Well, I am stupid.

When I designed the first polargraph gondola (above) I thought I was being clever by making the gondola arms (the cords) pivot around a central axis. So this is what I did:

There’s no room for error.  The physical machine reflects the mathematical model.  Sure it’d be much easier to make the cords pivot from points just outside the pen itself.  Easier to design, easier to build, and cheaper, far, far cheaper.  But surely, says I, to do that would end in madness! Dogs and cats living together indeed!:

I mean! How could anyone accept that.  The distance from the notional tip of the hanging triangle and the actual pen itself changes constantly!  Puny humans!

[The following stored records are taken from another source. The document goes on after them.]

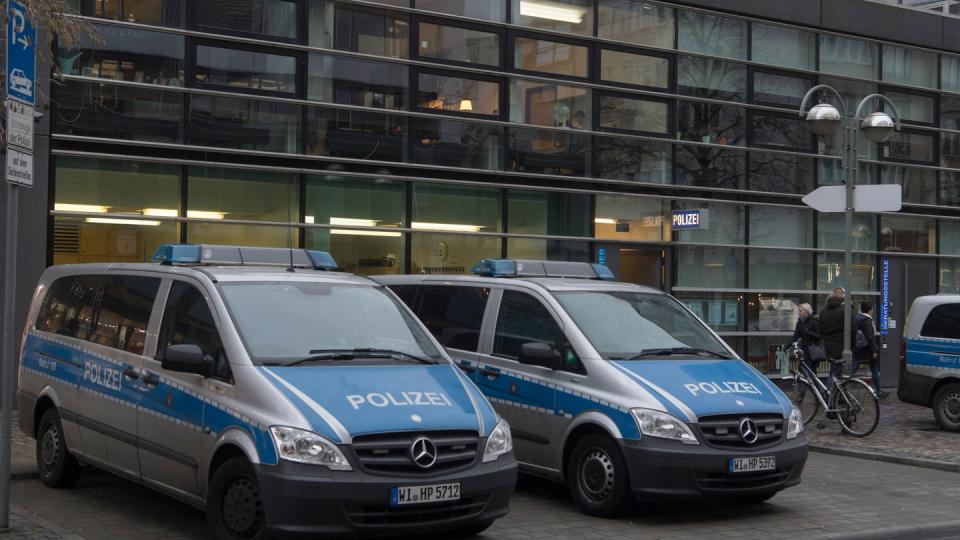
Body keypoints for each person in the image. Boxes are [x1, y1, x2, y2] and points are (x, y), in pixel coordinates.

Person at [852, 302, 889, 398]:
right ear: (870, 309)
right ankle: (879, 391)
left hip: (858, 348)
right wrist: (874, 350)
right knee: (874, 369)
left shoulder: (856, 318)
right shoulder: (867, 320)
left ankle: (842, 383)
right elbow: (870, 336)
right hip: (867, 350)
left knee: (854, 366)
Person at [818, 288, 847, 392]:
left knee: (833, 371)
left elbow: (820, 330)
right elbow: (850, 328)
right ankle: (830, 395)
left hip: (828, 346)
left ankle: (832, 395)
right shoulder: (842, 310)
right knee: (836, 374)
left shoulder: (823, 312)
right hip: (839, 346)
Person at [791, 303, 821, 402]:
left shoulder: (814, 321)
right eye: (798, 310)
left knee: (806, 376)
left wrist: (808, 332)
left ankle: (800, 398)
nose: (798, 312)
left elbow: (819, 336)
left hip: (812, 353)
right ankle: (821, 397)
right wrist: (787, 346)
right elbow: (795, 336)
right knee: (812, 376)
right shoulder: (799, 322)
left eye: (800, 310)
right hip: (803, 353)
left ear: (807, 312)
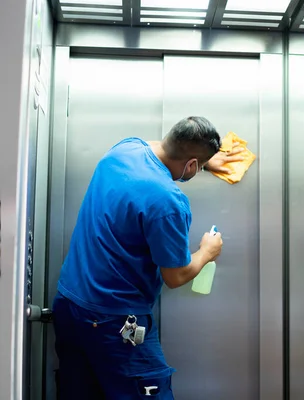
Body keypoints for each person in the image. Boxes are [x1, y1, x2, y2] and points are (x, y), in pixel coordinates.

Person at [52, 116, 244, 399]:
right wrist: (207, 252)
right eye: (198, 166)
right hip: (114, 320)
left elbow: (160, 154)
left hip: (69, 305)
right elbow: (175, 275)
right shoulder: (168, 201)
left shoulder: (125, 149)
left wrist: (201, 163)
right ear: (191, 164)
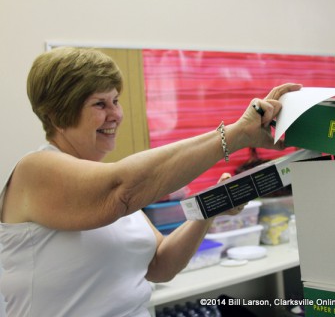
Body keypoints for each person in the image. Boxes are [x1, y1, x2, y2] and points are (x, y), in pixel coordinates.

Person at [0, 46, 302, 317]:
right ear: (56, 115)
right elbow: (121, 190)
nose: (115, 114)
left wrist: (211, 207)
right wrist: (236, 135)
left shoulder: (108, 184)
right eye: (99, 104)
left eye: (115, 101)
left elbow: (160, 265)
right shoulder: (36, 170)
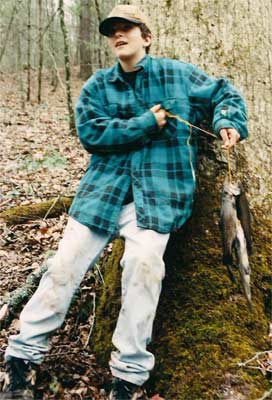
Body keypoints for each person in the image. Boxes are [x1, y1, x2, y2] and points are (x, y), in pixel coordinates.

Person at [1, 4, 248, 400]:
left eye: (127, 29)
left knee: (144, 266)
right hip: (101, 198)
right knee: (63, 268)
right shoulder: (98, 86)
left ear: (145, 37)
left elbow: (223, 91)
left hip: (158, 199)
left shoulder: (178, 75)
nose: (119, 35)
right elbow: (92, 134)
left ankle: (129, 377)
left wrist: (227, 121)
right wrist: (145, 124)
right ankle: (21, 361)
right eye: (113, 31)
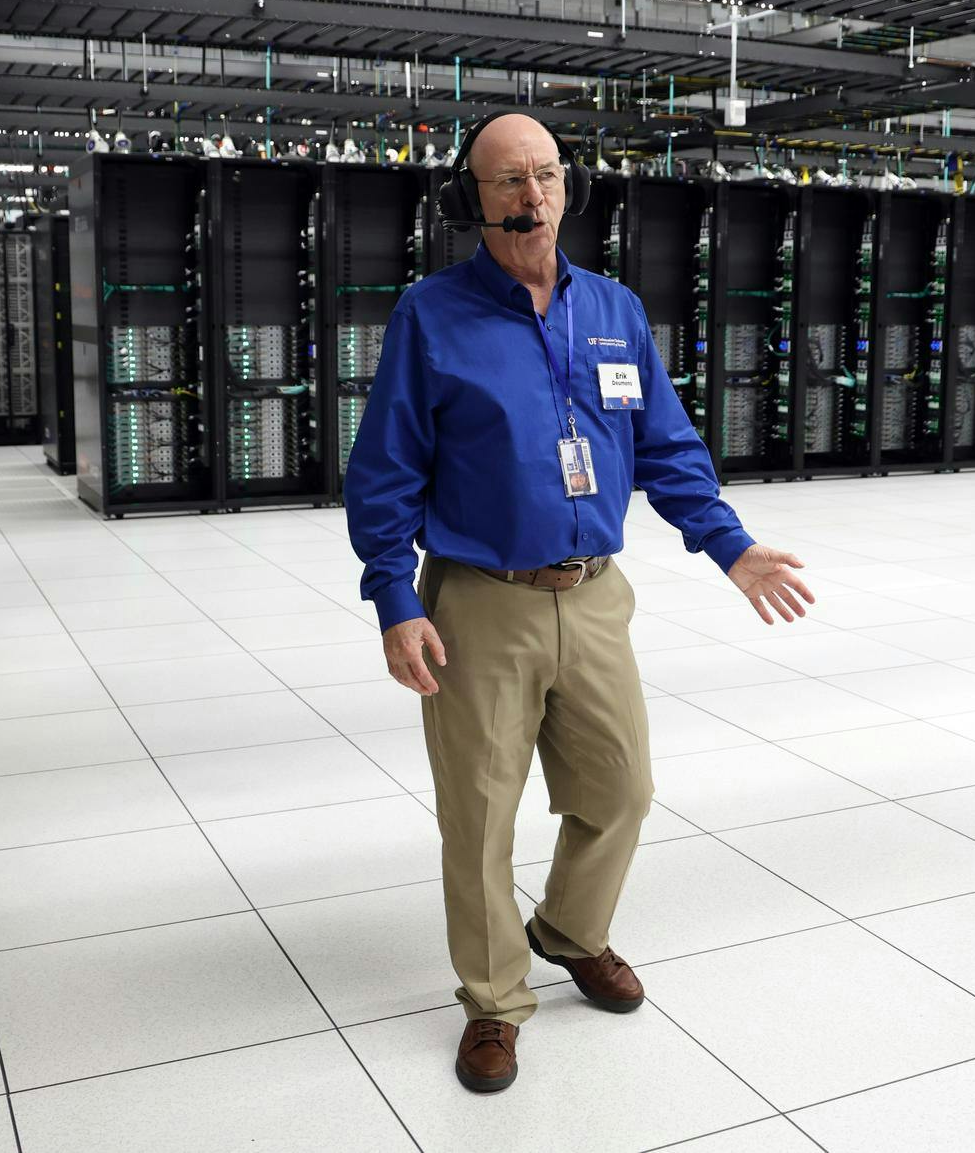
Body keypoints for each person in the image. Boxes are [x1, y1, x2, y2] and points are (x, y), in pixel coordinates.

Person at [344, 112, 815, 1094]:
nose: (529, 196)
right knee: (480, 816)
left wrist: (728, 545)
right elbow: (383, 470)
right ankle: (494, 1001)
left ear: (568, 189)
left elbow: (666, 449)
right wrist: (393, 593)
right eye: (507, 179)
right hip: (478, 597)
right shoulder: (431, 316)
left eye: (545, 175)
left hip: (595, 595)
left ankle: (566, 929)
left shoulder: (611, 309)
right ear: (470, 199)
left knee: (620, 787)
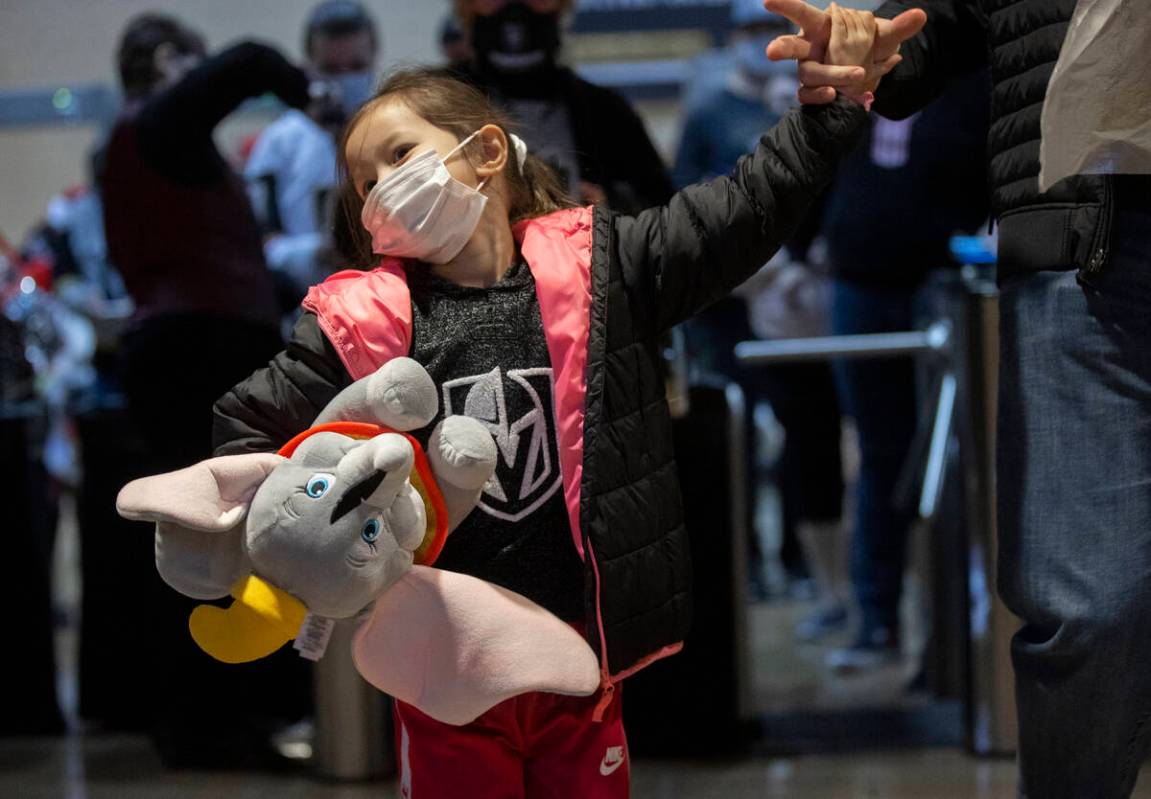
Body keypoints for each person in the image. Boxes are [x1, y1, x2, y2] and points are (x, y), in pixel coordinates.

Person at [210, 7, 919, 791]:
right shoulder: (365, 322)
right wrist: (291, 540)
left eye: (400, 155)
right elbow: (245, 426)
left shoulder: (604, 269)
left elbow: (743, 211)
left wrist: (828, 111)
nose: (382, 188)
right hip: (443, 674)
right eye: (365, 180)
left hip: (580, 660)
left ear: (484, 153)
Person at [766, 0, 1151, 795]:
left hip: (971, 269)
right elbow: (923, 32)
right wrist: (868, 49)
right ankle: (873, 615)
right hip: (1083, 246)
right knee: (1086, 609)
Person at [99, 13, 313, 768]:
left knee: (202, 540)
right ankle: (213, 724)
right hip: (198, 349)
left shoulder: (141, 139)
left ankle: (209, 720)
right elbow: (251, 55)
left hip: (182, 346)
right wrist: (312, 95)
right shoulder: (156, 125)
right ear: (160, 64)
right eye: (182, 62)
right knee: (215, 539)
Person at [673, 0, 846, 607]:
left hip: (796, 300)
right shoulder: (707, 113)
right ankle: (743, 565)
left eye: (769, 30)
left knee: (807, 432)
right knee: (735, 433)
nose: (759, 41)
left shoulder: (802, 99)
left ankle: (804, 564)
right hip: (729, 302)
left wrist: (796, 265)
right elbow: (684, 204)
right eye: (749, 30)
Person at [819, 67, 990, 670]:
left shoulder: (971, 86)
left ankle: (952, 648)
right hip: (860, 284)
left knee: (950, 461)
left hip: (941, 287)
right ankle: (878, 620)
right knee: (879, 455)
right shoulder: (853, 86)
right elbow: (813, 171)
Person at [446, 0, 675, 213]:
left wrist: (611, 213)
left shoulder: (607, 113)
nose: (516, 7)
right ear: (466, 7)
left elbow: (661, 217)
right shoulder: (434, 107)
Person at [244, 0, 380, 316]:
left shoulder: (397, 133)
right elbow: (256, 241)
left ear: (374, 58)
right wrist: (312, 253)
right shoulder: (278, 145)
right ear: (309, 65)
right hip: (304, 314)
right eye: (332, 69)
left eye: (357, 66)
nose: (345, 79)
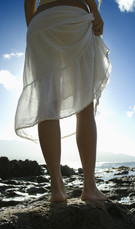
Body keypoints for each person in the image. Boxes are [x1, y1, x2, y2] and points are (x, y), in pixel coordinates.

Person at [15, 0, 111, 202]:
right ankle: (89, 186)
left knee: (47, 105)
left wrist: (35, 28)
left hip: (40, 23)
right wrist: (95, 10)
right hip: (72, 15)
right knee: (85, 107)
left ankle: (57, 187)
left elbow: (28, 2)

Well, I knew that couldn’t really be true, otherwise how come those gondolas didn’t exhibit hideous geometric distortions?  Like when I used Stuart Childs’s gondola on the Spectrum Arts window?  Ah, don’t think about that, revel in your technical superiority with your elegant radially symmetrical design.  It must have been some weird abberation to do with the size of the surface.  Well done lad.

And maybe just think for a moment, or better still, draw some diagrams to prove the theory:

Aw nuts.  The offset arms fallacy (as I’m calling it) relies on a deeply brainless piece of thinking.  The idea that the hanging triangle always exists, but that the gondola is somehow squeezed up the cords until it finds equilibrium, suspended in that V (fig 2).  As fig 3 shows, that’s cart-before-horse stuff.

AHA, but I still have you! The gondola won’t hang straight all the time – as it traverses the surface, its orientation will change.  It’ll be all over the place! HA!

Double nuts.  BUT, well.  Ha, you thought you had me.  Well, what happens when you’ve got one swing arm joint slightly looser than the other?  Now that’s dangerous territory.

Ok, that’s the worst case I can think up.  With an offset swing-arm design, for any given pair of cord lengths, the actual position of the axis could be off by half the intra-arm-pivot distance.

So forgive me.  This was prompted by Makerblock’s lucid response to my childish chest-beating on his blog.  I don’t know why it took me so long to actually figure this out.

The reason it took so long to figure this out:

Well, the reason this fallacy stuck so long in my head is that I was thinking badly.  I worked on the basis that the machine knows the shape of the triangle.  Therefore it knows the angles of the sides, and the positions of the intersections.   But of course it doesn’t.  All it knows is the length of the sides, and it’s got to figure the rest out from that.

If it somehow knew the angles of the hanging strings, then my misconception would be entirely apt.  It would entirely miscalculate the position of the gondola, based on where it thought the tip of the triangle way.  So it does make sense, after a fashion.

This is an interesting case that illustrates one of the problem with the kind of naive (or isolated) engineering that I do.  It provides the opportunity to simplify things, and get by on “just good enough to work”, but also tolerates faulty thinking (for better or for worse), and if anything gets built on top of faulty thinking, that can end up messy.

I’m still not changing it though.  Central axis FTW!